Etes-vous impliquée au sein de MdM ?
Je connais un médecin qui faisait des permanences à MdM, on se connait par la peinture . Elle était en consultation avec les Rroms et elle a tout simplement parlé de moi à MdM.
A travers mes ateliers de peinture réalisé avec l’association C.L.A.S.S.E.S, je croisequelques fois des bénévoles de MdM, j’ai l’impression qu’il y a beaucoup de travail réalisé par MdM sur sujet.
Vous avez évoqué l’association C.L.A.S.S.E.S, pouvons-nous en savoir plus sur cette association ?
C.L.A.S.S.E.S, qui signifie Collectif Lyonnais pour l’Accès à la Scolarisation et Soutien aux Enfants des Squats, est une association qui aide les familles vivant en squat, dans la rue, en hébergement d’urgence à scolariser leurs enfants. . Cette association ne reçoit aucune subvention et ne fonctionne qu’avec des bénévoles.
Avant même de connaître cette association, je peignais déjà sur les Roms. J’avais entendu qu’il y avait de nombreuses expulsions en 2011 et j’ai voulu peindre sur ce sujet. Lors d’une exposition de peinture, une personne de C.L.A.S.S.E.S a vu mes peintures et m’a directement contactée. Depuis je me suis investie dans cette association et je me base sur ce que je vis pour mes nouvelles peintures.

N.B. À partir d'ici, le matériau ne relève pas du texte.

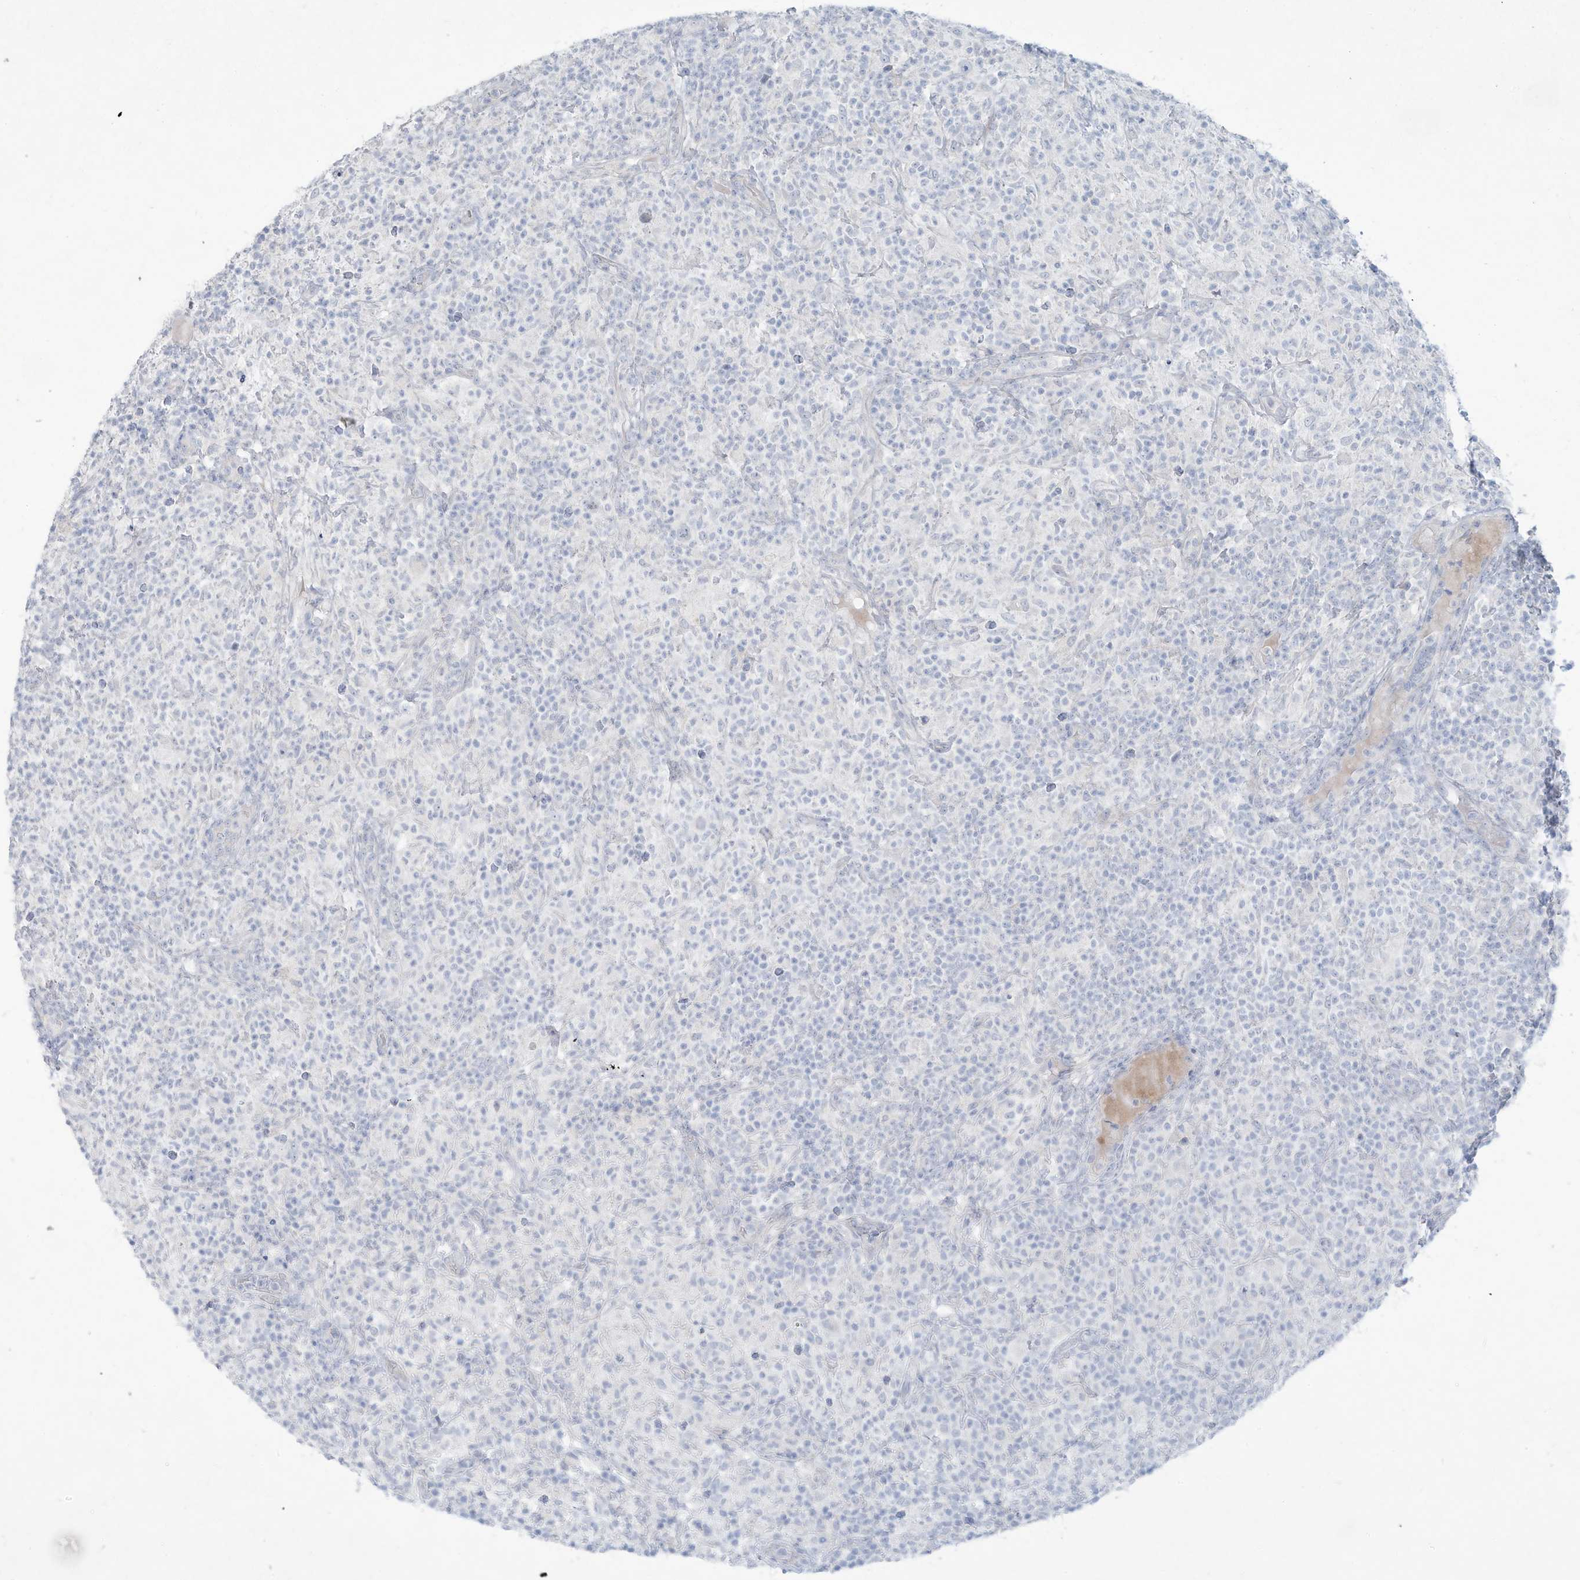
{"staining": {"intensity": "negative", "quantity": "none", "location": "none"}, "tissue": "lymphoma", "cell_type": "Tumor cells", "image_type": "cancer", "snomed": [{"axis": "morphology", "description": "Hodgkin's disease, NOS"}, {"axis": "topography", "description": "Lymph node"}], "caption": "The histopathology image displays no significant positivity in tumor cells of Hodgkin's disease.", "gene": "PAX6", "patient": {"sex": "male", "age": 70}}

Quelle est votre implication au sein de cette association ?
Je suis bénévole et j’essaie de venir aux réunions de coordination quand je suis disponible. Tous les mercredis, j’anime des ateliers de peinture qui ont commencé depuis février 2013.
Nous nous sommes inspirées de l’association Art et développement qui organisait des ateliers de peinture auprès des gens en précarité.Parallèllement à ça, on s’est dit que C.L.A.S.S.E.S pouvait organiser aussi des ateliers de peinture. On s’est alors présenté dans les squats.
Quel est le but de ces ateliers de peinture ?
Les ateliers de peinture sont conçus pour les enfants mais les adultes peuvent aussi y participer, c’est une activité très ludique avec une optique de scolarisation éventuelle.
Ensuite, on fait tourner les expositions des enfants pour faire parler d’eux.
“Quand on va sur les squats, on rigole, ce sont des moments joyeux à travers cet atelier.”
Exposition des peintures d’enfants
Vous souvenez-vous de votre premier contact avec cette population ?
J’ai été sur un squat pour la première fois en 2012. Je n’étais pas du tout au courant de la manière dont les Roms vivaient . C’était sidérant , je suis arrivée dans une ancienne usine abandonnée où tout était brisé avec des morceaux de verre partout, c’était un endroit très dangereux surtout pour les tout petits. . Il y avait des hangars remplis de poubelles qui grossissaient de semaines en semaines . Je n’y ai pas cru.
Quand on arrive sur squat la première fois, c’est un autre monde : y a des poubelles, de la fumée partout !
Malgré cela, j’ai senti une chaleur auprès des gens , femmes qui étendaient leur linge, les papas parlaient entre eux. On avait l’ impression d’une vie très tranquille alors qu’il n’en est rien en vérité. Je me suis sentie bien accueillie . J’ai été très touchée de cette première rencontre car je n’avais jamais parlé aux Roms auparavant.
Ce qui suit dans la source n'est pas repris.